Approximately 160 kilometres north of Bangkok in an area called Lopburi, we found 17 families still living in tents. Here Rebecca explains how our monitoring and evaluation trip has had an immediate and beneficial impact on the people at this small camp:
‘Speaking to the people at this small camp, we found out that they felt forgotten and had no access to food or clean drinking water as the daily distributions of relief aid had stopped. Additionally they could not go home because these families’ homes have been completely destroyed and they said there is now no work in the city of Lopburi to pay for the rebuilding.
‘As the people in Lopburi were in a desperate situation, it was a pretty easy decision to change our plans and gift the Lifestraw to the people of this camp. We set up the Lifestraw water purifier and demonstrated how to use it – we also gave the community a leaflet in Thai that explained how the water filtration system works. It was amazing to see brown river water going into the top of the filtration kit and clean drinking water coming out the bottom. It was a great day knowing that these families now had clean drinking water.’

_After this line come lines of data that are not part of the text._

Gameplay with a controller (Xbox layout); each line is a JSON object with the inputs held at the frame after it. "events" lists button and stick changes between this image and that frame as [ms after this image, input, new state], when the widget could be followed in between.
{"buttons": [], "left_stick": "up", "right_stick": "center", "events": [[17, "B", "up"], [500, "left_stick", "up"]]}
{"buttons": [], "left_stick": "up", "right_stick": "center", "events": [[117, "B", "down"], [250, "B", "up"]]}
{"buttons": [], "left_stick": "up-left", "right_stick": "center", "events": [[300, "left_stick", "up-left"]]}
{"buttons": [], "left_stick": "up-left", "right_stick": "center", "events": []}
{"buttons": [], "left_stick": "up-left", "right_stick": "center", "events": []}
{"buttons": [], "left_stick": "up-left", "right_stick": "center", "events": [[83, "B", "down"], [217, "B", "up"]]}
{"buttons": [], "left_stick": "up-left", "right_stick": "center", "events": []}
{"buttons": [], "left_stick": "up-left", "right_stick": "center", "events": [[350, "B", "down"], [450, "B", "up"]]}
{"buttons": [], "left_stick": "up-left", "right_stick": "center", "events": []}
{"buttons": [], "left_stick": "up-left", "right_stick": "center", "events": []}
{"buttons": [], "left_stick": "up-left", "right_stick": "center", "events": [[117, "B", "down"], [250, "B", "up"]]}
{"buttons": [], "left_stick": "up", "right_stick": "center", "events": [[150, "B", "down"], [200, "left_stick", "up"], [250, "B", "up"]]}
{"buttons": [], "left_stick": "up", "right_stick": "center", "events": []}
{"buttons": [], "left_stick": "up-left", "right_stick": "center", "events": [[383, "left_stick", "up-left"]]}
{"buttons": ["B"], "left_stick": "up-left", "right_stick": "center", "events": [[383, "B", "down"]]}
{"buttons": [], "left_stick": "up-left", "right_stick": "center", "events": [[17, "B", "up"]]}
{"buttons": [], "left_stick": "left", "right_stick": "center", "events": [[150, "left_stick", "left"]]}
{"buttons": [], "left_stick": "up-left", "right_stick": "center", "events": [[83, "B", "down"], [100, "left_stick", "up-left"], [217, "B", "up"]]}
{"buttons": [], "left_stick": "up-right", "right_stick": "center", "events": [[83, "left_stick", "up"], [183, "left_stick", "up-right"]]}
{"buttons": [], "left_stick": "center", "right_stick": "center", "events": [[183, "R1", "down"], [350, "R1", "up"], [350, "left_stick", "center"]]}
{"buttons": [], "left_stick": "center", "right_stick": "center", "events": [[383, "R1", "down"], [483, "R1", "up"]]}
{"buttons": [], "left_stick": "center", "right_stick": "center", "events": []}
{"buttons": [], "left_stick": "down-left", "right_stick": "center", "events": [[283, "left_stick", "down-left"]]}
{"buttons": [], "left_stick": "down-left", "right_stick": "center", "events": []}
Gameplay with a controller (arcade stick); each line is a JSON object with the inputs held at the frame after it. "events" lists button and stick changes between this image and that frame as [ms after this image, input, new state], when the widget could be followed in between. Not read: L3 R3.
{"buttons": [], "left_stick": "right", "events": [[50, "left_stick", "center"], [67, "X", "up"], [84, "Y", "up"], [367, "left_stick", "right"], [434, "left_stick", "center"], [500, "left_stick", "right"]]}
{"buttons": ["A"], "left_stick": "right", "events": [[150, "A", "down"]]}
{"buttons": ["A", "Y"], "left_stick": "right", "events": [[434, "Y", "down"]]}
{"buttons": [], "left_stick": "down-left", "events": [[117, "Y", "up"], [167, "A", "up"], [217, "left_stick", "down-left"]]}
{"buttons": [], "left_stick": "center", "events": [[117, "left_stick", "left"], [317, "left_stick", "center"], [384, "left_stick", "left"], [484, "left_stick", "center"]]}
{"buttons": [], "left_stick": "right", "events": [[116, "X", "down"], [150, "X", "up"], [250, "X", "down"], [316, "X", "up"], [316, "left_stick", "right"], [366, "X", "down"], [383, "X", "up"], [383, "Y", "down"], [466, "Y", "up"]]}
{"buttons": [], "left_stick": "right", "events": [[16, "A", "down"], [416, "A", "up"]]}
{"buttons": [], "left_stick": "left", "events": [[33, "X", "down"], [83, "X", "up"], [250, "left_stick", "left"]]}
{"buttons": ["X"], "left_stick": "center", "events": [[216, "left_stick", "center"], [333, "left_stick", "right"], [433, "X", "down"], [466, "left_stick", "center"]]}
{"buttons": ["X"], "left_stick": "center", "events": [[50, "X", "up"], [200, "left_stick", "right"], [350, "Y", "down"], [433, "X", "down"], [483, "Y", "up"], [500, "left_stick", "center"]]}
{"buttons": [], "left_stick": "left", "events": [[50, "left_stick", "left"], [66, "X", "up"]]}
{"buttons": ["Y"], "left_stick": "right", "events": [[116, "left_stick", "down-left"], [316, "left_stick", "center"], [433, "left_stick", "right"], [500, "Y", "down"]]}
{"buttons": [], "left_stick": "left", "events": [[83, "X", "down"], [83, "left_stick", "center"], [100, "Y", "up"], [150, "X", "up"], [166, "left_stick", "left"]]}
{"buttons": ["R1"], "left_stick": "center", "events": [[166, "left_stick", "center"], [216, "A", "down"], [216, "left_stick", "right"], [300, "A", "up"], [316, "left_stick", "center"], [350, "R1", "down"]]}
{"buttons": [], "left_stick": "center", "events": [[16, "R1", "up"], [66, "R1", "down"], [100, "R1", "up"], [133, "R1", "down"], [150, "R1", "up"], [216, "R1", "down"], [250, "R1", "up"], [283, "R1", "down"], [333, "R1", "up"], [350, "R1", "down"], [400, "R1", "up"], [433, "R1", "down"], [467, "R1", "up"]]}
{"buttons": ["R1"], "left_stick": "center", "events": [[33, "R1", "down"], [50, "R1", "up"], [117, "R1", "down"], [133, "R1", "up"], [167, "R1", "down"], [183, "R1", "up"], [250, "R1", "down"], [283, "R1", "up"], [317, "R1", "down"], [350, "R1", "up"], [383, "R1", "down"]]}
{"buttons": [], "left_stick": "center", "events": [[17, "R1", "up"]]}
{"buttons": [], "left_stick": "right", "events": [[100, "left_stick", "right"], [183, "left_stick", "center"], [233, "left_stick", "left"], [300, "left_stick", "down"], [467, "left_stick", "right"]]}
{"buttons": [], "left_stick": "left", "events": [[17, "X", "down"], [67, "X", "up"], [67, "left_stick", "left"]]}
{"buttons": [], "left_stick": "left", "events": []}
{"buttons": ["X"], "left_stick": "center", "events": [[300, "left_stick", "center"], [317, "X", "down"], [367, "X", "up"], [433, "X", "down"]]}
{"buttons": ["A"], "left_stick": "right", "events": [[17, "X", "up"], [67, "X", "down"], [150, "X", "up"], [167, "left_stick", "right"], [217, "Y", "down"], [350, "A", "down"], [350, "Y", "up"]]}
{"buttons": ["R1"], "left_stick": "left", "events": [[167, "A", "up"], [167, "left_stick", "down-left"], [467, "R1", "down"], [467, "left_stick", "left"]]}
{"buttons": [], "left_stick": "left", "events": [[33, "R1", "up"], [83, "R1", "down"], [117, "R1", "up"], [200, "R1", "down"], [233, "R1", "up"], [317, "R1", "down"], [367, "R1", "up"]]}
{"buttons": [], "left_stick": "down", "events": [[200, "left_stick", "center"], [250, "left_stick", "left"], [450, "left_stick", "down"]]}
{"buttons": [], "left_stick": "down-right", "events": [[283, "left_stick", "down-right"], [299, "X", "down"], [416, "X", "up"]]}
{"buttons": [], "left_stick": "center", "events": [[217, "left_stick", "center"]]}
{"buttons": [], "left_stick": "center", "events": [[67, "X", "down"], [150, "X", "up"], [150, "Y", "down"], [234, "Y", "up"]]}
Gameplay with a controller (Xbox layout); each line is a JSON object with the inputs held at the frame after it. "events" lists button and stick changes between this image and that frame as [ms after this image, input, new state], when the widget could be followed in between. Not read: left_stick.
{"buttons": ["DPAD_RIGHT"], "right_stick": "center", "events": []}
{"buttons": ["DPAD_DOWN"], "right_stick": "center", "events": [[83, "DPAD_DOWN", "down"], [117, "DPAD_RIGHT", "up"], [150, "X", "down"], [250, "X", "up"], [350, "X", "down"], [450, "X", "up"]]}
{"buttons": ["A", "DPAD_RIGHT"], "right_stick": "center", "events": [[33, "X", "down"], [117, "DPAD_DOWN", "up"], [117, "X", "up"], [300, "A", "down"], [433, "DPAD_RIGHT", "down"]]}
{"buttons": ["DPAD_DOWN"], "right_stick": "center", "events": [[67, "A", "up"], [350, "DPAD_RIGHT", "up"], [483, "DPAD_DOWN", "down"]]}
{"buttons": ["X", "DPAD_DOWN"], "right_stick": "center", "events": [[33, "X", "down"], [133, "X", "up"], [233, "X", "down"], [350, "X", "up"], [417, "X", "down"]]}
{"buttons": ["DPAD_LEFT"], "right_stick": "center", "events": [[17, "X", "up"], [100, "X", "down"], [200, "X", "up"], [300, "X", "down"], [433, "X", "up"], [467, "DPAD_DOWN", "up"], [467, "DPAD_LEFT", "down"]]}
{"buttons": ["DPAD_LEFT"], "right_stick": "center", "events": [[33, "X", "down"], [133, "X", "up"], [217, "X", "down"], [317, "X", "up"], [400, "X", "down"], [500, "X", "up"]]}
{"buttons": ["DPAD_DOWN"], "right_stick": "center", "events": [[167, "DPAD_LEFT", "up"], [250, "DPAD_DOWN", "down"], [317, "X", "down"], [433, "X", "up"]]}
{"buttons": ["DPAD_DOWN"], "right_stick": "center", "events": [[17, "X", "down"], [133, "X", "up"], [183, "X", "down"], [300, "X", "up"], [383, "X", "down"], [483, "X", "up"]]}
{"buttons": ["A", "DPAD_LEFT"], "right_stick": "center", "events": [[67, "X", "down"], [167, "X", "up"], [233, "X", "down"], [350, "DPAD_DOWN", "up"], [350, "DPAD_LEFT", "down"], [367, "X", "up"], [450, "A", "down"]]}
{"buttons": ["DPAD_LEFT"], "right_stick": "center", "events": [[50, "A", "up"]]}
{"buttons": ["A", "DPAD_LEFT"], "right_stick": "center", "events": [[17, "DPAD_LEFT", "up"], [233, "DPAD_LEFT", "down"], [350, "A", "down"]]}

SRT volunteer Scott Robinson (US) with a family in Nonthaburi who has taken a ShelterBox tent back to their home whilst they repair their house.
Scott explains how being involved in this monitoring and evaluation trip to Thailand has given him a surprising sense of closure that is sometimes missing for SRT volunteers coming back from short deployments:
‘When I first arrived in country we were dispatched to Lopburi where I witnessed massive devastation. For 45 kilometres people were lined up along the roadside, standing on stacked pallets with chairs and one or two small bags of personal belongings. The water was actually flowing over the road, which was the highest point in the area. Looking to the sides of the road we could only see the rooftops of submerged houses. I was surprised as we drove past that the Thai people were smiling and waving in the face of this disaster. In Lopburi we distributed 660 tents. I was in country for the whole of October and November and then I was presented with the opportunity to return to be involved in the monitoring and evaluation follow-up trip: a new experience for me. What I didn’t realise is that when returning to country post-disaster, when life has returned to normal for the people and surroundings, that I would feel a surprising sense of closure. I have been on over ten ShelterBox deployments and each time I have left not knowing the final outcome for the people I have helped. You are always left wondering what happened next for them - you never forget about the people you have helped.’